Supporting infants in the NICU

The impact on reduced visitation does not simply affect the visitor, but also has profound impact on the patient as well. The neurobehavioral impact of parental visitation on infants is undeniable [48, 49]. So, in time of reduced visitation, the NICU team needs to ensure that care typically provided by parents does not stop. Talking in conversations to the infant, holding and interacting all can have significant impact over time. Music therapy has been shown to reduce infant respiratory rates and may have other physiological benefits [50]. Ensuring that therapy services such as occupational, speech, and physical therapists continue to help provide developmental support is imperative during this time.

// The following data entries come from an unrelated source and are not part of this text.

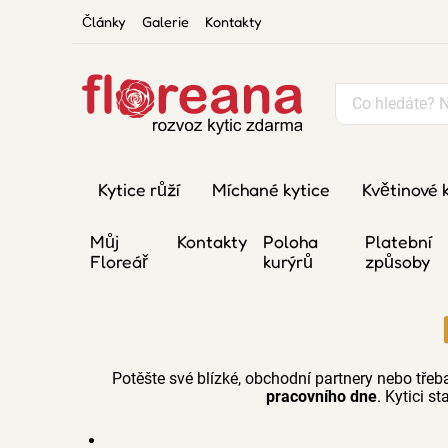
Články
Galerie
Kontakty
Kytice růží
Míchané kytice
Květinové 
Můj
Kontakty
Poloha
Platební
Floreář
kurýrů
způsoby
Potěšte své blízké, obchodní partnery nebo třeb
pracovního dne
. Kytici st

In conclusion, although there is substantial evidence that would suggest parental visitation should not change in the NICU environment, we understand that hospital and infectious disease policies may supersede unit guidelines in the attempt to mitigate viral spread. If parental visitation is restricted, there are mechanisms that NICUs can utilize to ensure that families and infants continue to be supported both in the hospital and when they are away from the hospital.